#### Request
Output each record exactly, excluding pictures.

#### Record set
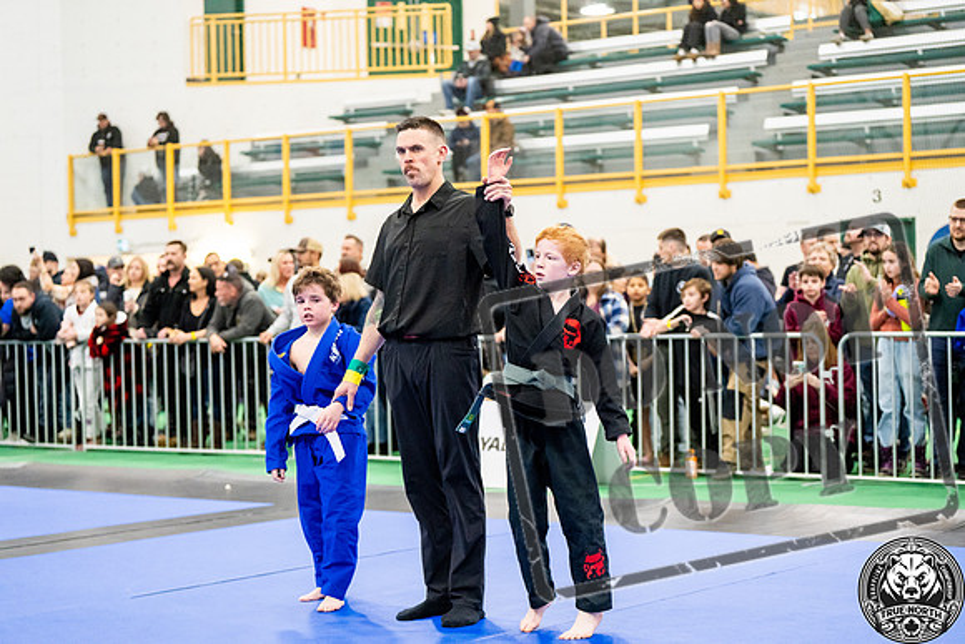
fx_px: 1877
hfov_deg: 28.8
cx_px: 482
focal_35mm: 70
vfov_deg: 19.5
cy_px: 322
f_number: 2.8
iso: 5000
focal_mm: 70
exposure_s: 1/500
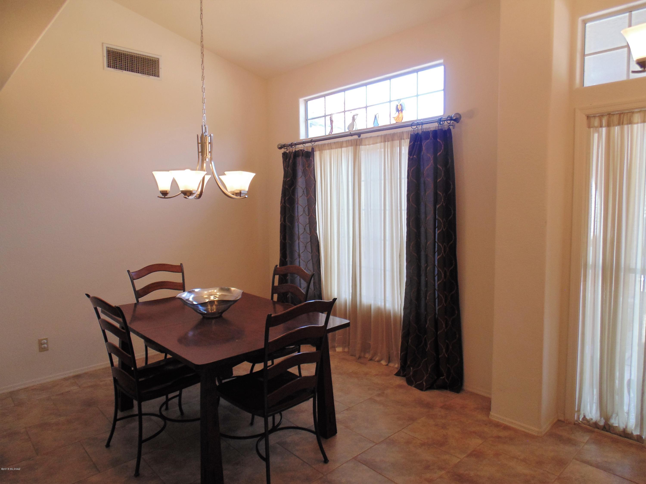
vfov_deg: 61.1
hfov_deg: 76.4
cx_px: 323
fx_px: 411
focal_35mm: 22
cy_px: 242
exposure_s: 1/40
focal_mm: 4
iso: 80
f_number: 3.1
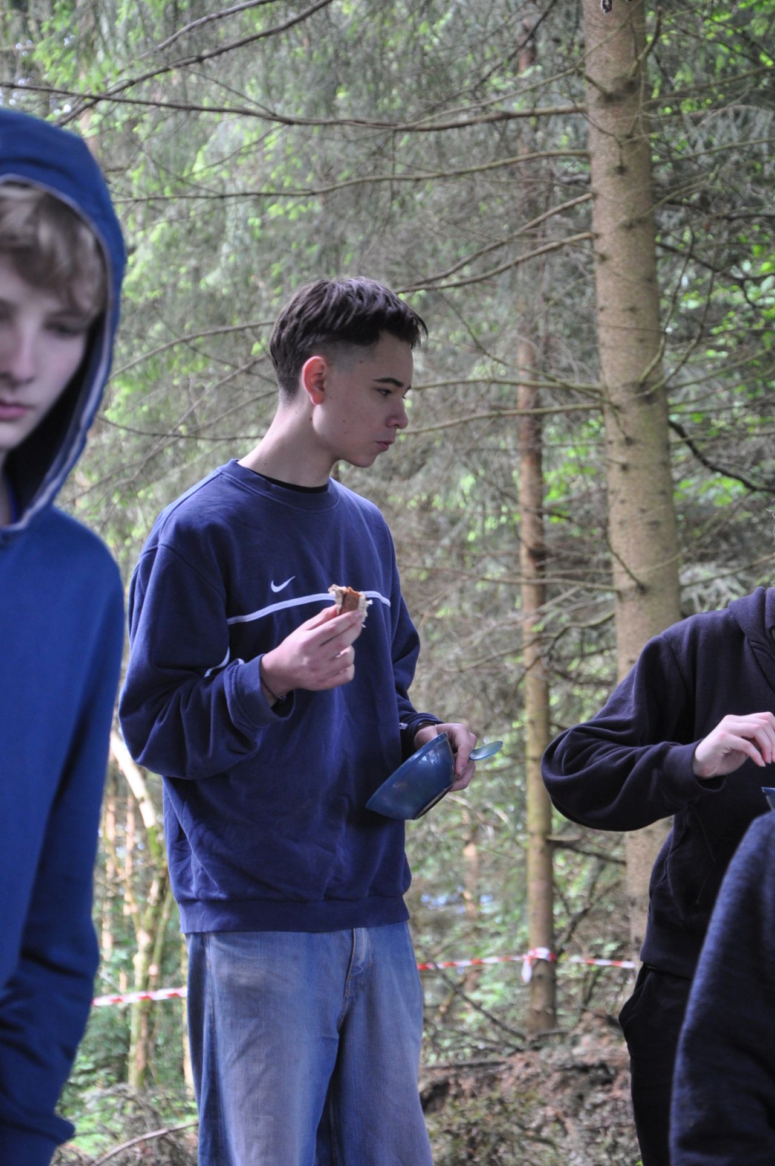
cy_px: 583
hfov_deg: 13.8
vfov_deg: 20.6
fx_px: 3205
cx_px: 388
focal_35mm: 99
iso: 720
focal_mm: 66
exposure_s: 1/60
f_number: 5.3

#### Result
fx_px: 1877
hfov_deg: 28.8
cx_px: 482
focal_35mm: 70
vfov_deg: 19.5
cy_px: 322
f_number: 2.8
iso: 5000
focal_mm: 70
exposure_s: 1/500
vfov_deg: 61.1
hfov_deg: 76.4
cx_px: 323
fx_px: 411
focal_35mm: 22
cy_px: 242
exposure_s: 1/40
focal_mm: 4
iso: 80
f_number: 3.1
cy_px: 583
hfov_deg: 13.8
vfov_deg: 20.6
fx_px: 3205
cx_px: 388
focal_35mm: 99
iso: 720
focal_mm: 66
exposure_s: 1/60
f_number: 5.3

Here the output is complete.